I come from a C++ background, and I'm trying to translate one of the programs I wrote back in the days to Rust, primarily for learning purposes.
The problem is this: I need to read some binary data through some library, and I have two cases:
- Data is a string
- Data is anything else (any kind of integer)
In C++, I'd simply specialize a template, which will only give compile-errors if something was not doable/reachable at compile-time; e.g., if I call a function on something that doesn't exist after everything is resolved.

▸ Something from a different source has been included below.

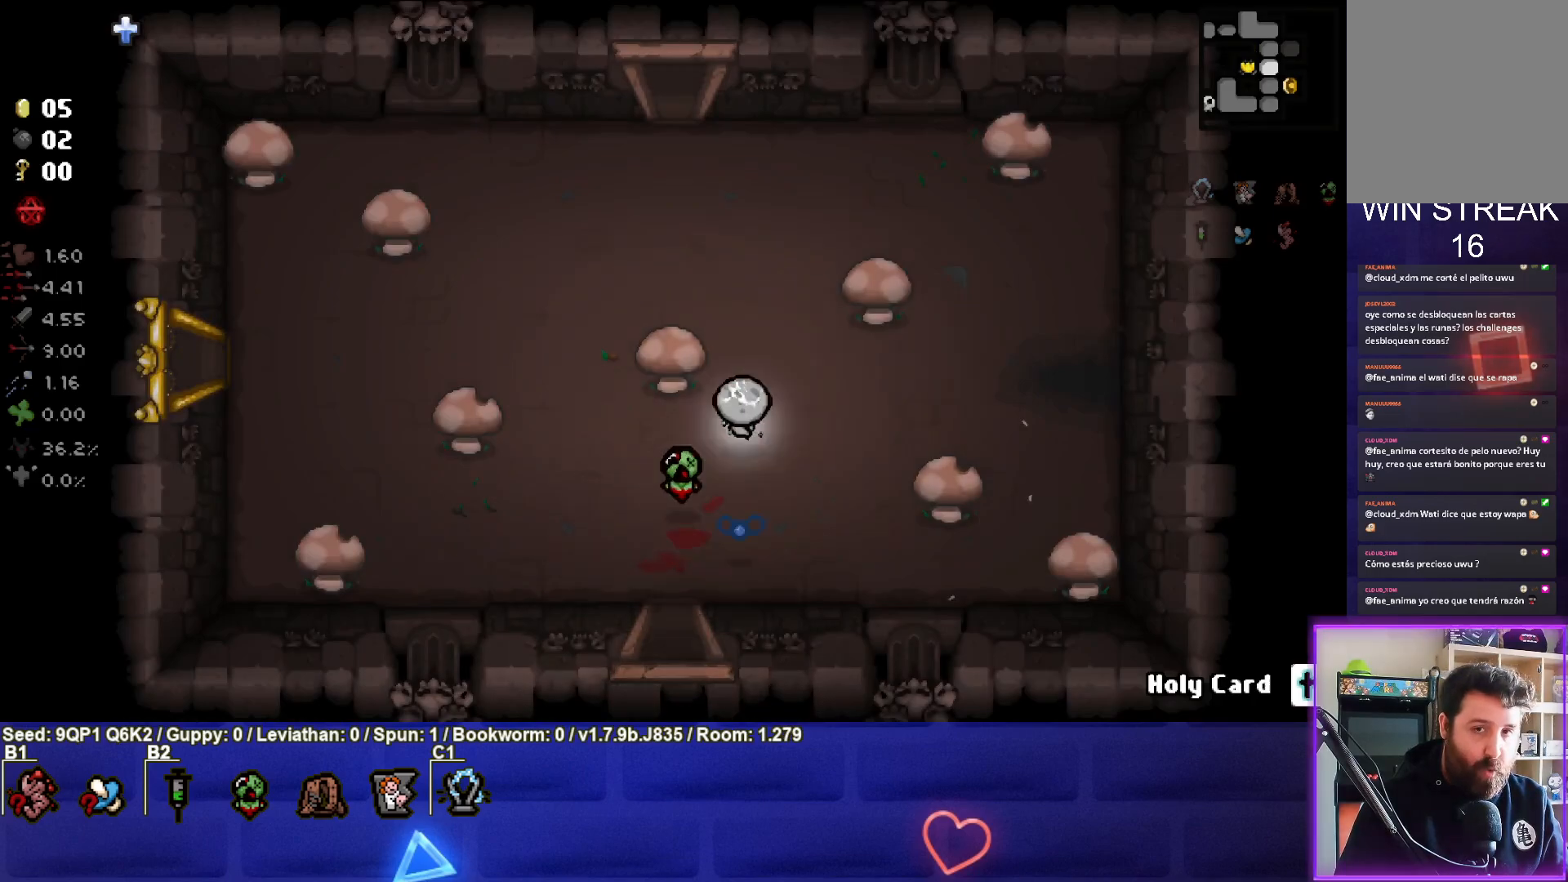
{"buttons": [], "left_stick": "up", "right_stick": "center", "events": []}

I'm trying to achieve the same in Rust, here's my minimum reproducible example code. It can be found on playground here.
fn main() {
let _x: TheStruct<String> = TheStruct::new();
}
#[warn(dead_code)]
struct TheStruct<T> {
val: T,
}
impl<T> TheStruct<T> {
// so this is a function that is supposed to call two possible implementations if T is a string or T is something else
fn new() -> Self {
// This call is supposed to chooses the impl below based on type
TheStruct::<T>::make_one()
}
}
// this is String impl
impl TheStruct<String> {
fn make_one() -> Self {
TheStruct::<String> {
val: String::new(),
}
}
}
// this is "everything else" impl
impl<T: Default> TheStruct<T> {
fn make_one()-> Self {
TheStruct {
val: T::default()
}
}
}
How can I achieve this in Rust? I'd appreciate helping me to get this to compile.
Also I'd like to point out that some implementations should be the same for both String and other types. I mean: I don't want to specialize everything, i.e., all methods, for String.